Work to complete — Apart from the pictures, which must be omitted, restate the data exactly.

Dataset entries
┄┄┄┄┄┄┄┄┄┄┄┄┄┄┄┄┄┄┄┄
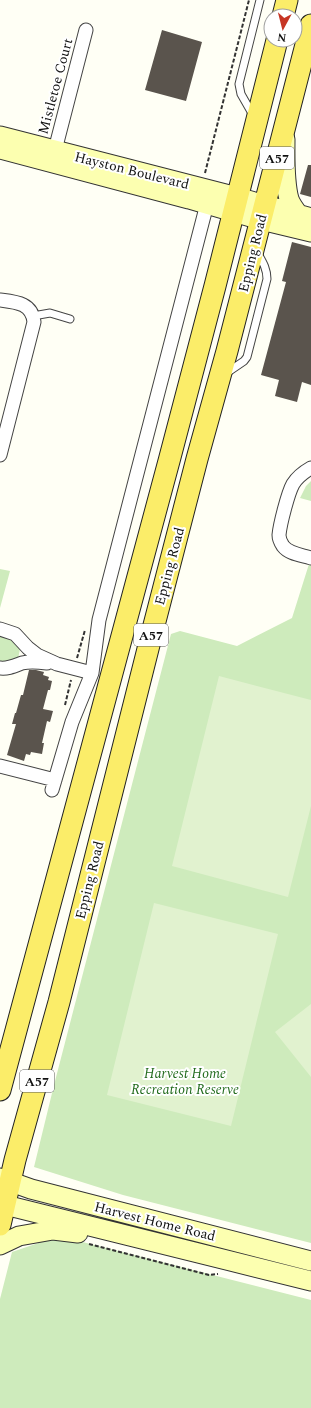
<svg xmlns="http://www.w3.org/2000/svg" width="311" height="1408" viewBox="0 0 311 1408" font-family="Spectral,serif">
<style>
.green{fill:#ceebbc}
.pitch{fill:#e1f2cf}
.building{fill:#5a544d}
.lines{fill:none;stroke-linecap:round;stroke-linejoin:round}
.lane-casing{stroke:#444;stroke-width:9}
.street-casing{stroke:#444;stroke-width:15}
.secondary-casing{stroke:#333;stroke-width:21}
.primary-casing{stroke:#222;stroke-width:23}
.path{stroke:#333;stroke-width:2;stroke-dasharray:4 2;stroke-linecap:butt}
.lane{stroke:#fff;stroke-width:7}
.street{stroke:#fff;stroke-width:13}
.secondary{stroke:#fcffb0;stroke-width:19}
.primary{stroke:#fbed69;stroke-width:21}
.labels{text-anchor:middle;stroke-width:4;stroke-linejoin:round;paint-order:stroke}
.shield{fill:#fff;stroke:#585858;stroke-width:1}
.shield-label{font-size:13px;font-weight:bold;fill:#111}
.street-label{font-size:14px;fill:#111;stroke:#fff}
.park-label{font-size:14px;font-style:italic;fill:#236c1e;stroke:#fff}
</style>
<rect width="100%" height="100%" fill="#fffff5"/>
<path class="green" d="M 311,481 L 311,501 L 300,498 L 306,486 Z
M 309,564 L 311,565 L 311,1243 L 123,1195 L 34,1167 L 54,1085 L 171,634 L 180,631 L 237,646 L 292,618 Z
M 0,569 L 10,571 L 0,608 Z
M 0,633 L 13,638 L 20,649 L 18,659 L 0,665 Z
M 59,1236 L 311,1300 L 311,1408 L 0,1408 L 0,1299 L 12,1252 Z"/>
<path class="pitch" d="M 219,676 L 311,700 L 311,806 L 288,897 L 172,866 Z
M 154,903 L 278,934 L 231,1126 L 107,1095 Z
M 311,1004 L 311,1077 L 275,1032 Z"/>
<path class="building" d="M 162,30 L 202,42 L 186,101 L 145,90 Z
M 308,165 L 311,165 L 311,197 L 300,194 Z
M 292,242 L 311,247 L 311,385 L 302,382 L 297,402 L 275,396 L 279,380 L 261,375 L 286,282 L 282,281 Z
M 29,670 L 36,670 L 44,672 L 43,675 L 49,677 L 48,680 L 52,681 L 50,690 L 48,690 L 43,709 L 53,711 L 50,722 L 47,721 L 42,743 L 44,743 L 42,754 L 31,752 L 30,755 L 26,754 L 24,761 L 7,755 L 16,724 L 12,724 L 15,713 L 16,713 L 21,695 L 23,695 Z"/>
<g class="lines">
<g class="lane-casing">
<path id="lane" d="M 253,115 L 241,94 L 239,84 L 260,0
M 33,316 L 50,313 L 70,319
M 225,374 L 244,361 L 247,357 L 267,279 C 267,268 262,261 257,252"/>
</g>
<g class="street-casing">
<path id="street" d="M 55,150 L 86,30
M 0,300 C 16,302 32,303 34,322 L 0,455
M 311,468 C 304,472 298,476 293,484 C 288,493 280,524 279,535 C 279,539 281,543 283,546 C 289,554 302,555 311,558
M 0,629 L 15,634 L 28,648 L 37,655 L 57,664 L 92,673
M 0,668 C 8,669 14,666 22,663 C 30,661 39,662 47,663
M 0,766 L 55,780
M 52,790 L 72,722 L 92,673 L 99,620 L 207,204"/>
</g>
<g class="secondary-casing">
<path id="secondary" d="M 0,136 L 237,197 L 311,218
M 285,139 C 285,157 284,181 289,199 C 291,205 295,210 299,215
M 0,149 L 189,199 L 261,220 L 311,232
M 0,1178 L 31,1189 L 311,1261
M 0,1202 L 5,1205 L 311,1281
M 0,1245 L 19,1236 L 53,1230 L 78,1233"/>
</g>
<g class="primary-casing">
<path id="primary" d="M 283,16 L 287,0
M 0,1090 L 169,461 L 215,286 L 277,40
M 0,1225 L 15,1160 L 59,1002 L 152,633 L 197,459 L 227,351 L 311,25"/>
</g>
<path class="path" d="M 205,173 L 249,0
M 77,658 L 85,630
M 65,705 L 71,680
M 89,1244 L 205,1274 L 209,1275 L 218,1274"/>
<use href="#lane" class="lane"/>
<use href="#street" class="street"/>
<use href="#secondary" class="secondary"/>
<use href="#primary" class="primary"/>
</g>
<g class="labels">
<g class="shield">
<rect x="260" y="147" width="34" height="22" rx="3"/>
<rect x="134" y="624" width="34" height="22" rx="3"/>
<rect x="20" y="1070" width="34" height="22" rx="3"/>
</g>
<g class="shield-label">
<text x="277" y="163">A57</text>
<text x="151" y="640">A57</text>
<text x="37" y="1086">A57</text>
</g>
<g class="street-label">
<text transform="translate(55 86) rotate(-75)" y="5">Mistletoe Court</text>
<text transform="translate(132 170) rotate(14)" y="5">Hayston Boulevard</text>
<text transform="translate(252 253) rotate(-76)" y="5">Epping Road</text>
<text transform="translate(169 566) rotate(-75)" y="5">Epping Road</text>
<text transform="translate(89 880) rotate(-76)" y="5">Epping Road</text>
<text transform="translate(155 1221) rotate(14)" y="5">Harvest Home Road</text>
</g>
<g class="park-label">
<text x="185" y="1078">Harvest Home<tspan x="185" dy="16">Recreation Reserve</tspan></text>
</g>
</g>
<g transform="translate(283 28) rotate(187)"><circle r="19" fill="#ffffff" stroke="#a0a0a0"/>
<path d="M0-3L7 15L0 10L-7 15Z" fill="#c63524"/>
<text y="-6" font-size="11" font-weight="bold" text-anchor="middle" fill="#111111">N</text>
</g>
</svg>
┄┄┄┄┄┄┄┄┄┄┄┄┄┄┄┄┄┄┄┄
Result of the task —
<svg xmlns="http://www.w3.org/2000/svg" width="311" height="1408" viewBox="0 0 311 1408" font-family="Spectral,serif">
<style>
.green{fill:#ceebbc}
.pitch{fill:#e1f2cf}
.building{fill:#5a544d}
.lines{fill:none;stroke-linecap:round;stroke-linejoin:round}
.lane-casing{stroke:#444;stroke-width:9}
.street-casing{stroke:#444;stroke-width:15}
.secondary-casing{stroke:#333;stroke-width:21}
.primary-casing{stroke:#222;stroke-width:23}
.path{stroke:#333;stroke-width:2;stroke-dasharray:4 2;stroke-linecap:butt}
.lane{stroke:#fff;stroke-width:7}
.street{stroke:#fff;stroke-width:13}
.secondary{stroke:#fcffb0;stroke-width:19}
.primary{stroke:#fbed69;stroke-width:21}
.labels{text-anchor:middle;stroke-width:4;stroke-linejoin:round;paint-order:stroke}
.shield{fill:#fff;stroke:#585858;stroke-width:1}
.shield-label{font-size:13px;font-weight:bold;fill:#111}
.street-label{font-size:14px;fill:#111;stroke:#fff}
.park-label{font-size:14px;font-style:italic;fill:#236c1e;stroke:#fff}
</style>
<rect width="100%" height="100%" fill="#fffff5"/>
<path class="green" d="M 311,481 L 311,501 L 300,498 L 306,486 Z
M 309,564 L 311,565 L 311,1243 L 123,1195 L 34,1167 L 54,1085 L 171,634 L 180,631 L 237,646 L 292,618 Z
M 0,569 L 10,571 L 0,608 Z
M 0,633 L 13,638 L 20,649 L 18,659 L 0,665 Z
M 59,1236 L 311,1300 L 311,1408 L 0,1408 L 0,1299 L 12,1252 Z"/>
<path class="pitch" d="M 219,676 L 311,700 L 311,806 L 288,897 L 172,866 Z
M 154,903 L 278,934 L 231,1126 L 107,1095 Z
M 311,1004 L 311,1077 L 275,1032 Z"/>
<path class="building" d="M 162,30 L 202,42 L 186,101 L 145,90 Z
M 308,165 L 311,165 L 311,197 L 300,194 Z
M 292,242 L 311,247 L 311,385 L 302,382 L 297,402 L 275,396 L 279,380 L 261,375 L 286,282 L 282,281 Z
M 29,670 L 36,670 L 44,672 L 43,675 L 49,677 L 48,680 L 52,681 L 50,690 L 48,690 L 43,709 L 53,711 L 50,722 L 47,721 L 42,743 L 44,743 L 42,754 L 31,752 L 30,755 L 26,754 L 24,761 L 7,755 L 16,724 L 12,724 L 15,713 L 16,713 L 21,695 L 23,695 Z"/>
<g class="lines">
<g class="lane-casing">
<path id="lane" d="M 253,115 L 241,94 L 239,84 L 260,0
M 33,316 L 50,313 L 70,319
M 225,374 L 244,361 L 247,357 L 267,279 C 267,268 262,261 257,252"/>
</g>
<g class="street-casing">
<path id="street" d="M 55,150 L 86,30
M 0,300 C 16,302 32,303 34,322 L 0,455
M 311,468 C 304,472 298,476 293,484 C 288,493 280,524 279,535 C 279,539 281,543 283,546 C 289,554 302,555 311,558
M 0,629 L 15,634 L 28,648 L 37,655 L 57,664 L 92,673
M 0,668 C 8,669 14,666 22,663 C 30,661 39,662 47,663
M 0,766 L 55,780
M 52,790 L 72,722 L 92,673 L 99,620 L 207,204"/>
</g>
<g class="secondary-casing">
<path id="secondary" d="M 0,136 L 237,197 L 311,218
M 285,139 C 285,157 284,181 289,199 C 291,205 295,210 299,215
M 0,149 L 189,199 L 261,220 L 311,232
M 0,1178 L 31,1189 L 311,1261
M 0,1202 L 5,1205 L 311,1281
M 0,1245 L 19,1236 L 53,1230 L 78,1233"/>
</g>
<g class="primary-casing">
<path id="primary" d="M 283,16 L 287,0
M 0,1090 L 169,461 L 215,286 L 277,40
M 0,1225 L 15,1160 L 59,1002 L 152,633 L 197,459 L 227,351 L 311,25"/>
</g>
<path class="path" d="M 205,173 L 249,0
M 77,658 L 85,630
M 65,705 L 71,680
M 89,1244 L 205,1274 L 209,1275 L 218,1274"/>
<use href="#lane" class="lane"/>
<use href="#street" class="street"/>
<use href="#secondary" class="secondary"/>
<use href="#primary" class="primary"/>
</g>
<g class="labels">
<g class="shield">
<rect x="260" y="147" width="34" height="22" rx="3"/>
<rect x="134" y="624" width="34" height="22" rx="3"/>
<rect x="20" y="1070" width="34" height="22" rx="3"/>
</g>
<g class="shield-label">
<text x="277" y="163">A57</text>
<text x="151" y="640">A57</text>
<text x="37" y="1086">A57</text>
</g>
<g class="street-label">
<text transform="translate(55 86) rotate(-75)" y="5">Mistletoe Court</text>
<text transform="translate(132 170) rotate(14)" y="5">Hayston Boulevard</text>
<text transform="translate(252 253) rotate(-76)" y="5">Epping Road</text>
<text transform="translate(169 566) rotate(-75)" y="5">Epping Road</text>
<text transform="translate(89 880) rotate(-76)" y="5">Epping Road</text>
<text transform="translate(155 1221) rotate(14)" y="5">Harvest Home Road</text>
</g>
<g class="park-label">
<text x="185" y="1078">Harvest Home<tspan x="185" dy="16">Recreation Reserve</tspan></text>
</g>
</g>
<g transform="translate(283 28) rotate(187)"><circle r="19" fill="#ffffff" stroke="#a0a0a0"/>
<path d="M0-3L7 15L0 10L-7 15Z" fill="#c63524"/>
<text y="-6" font-size="11" font-weight="bold" text-anchor="middle" fill="#111111">N</text>
</g>
</svg>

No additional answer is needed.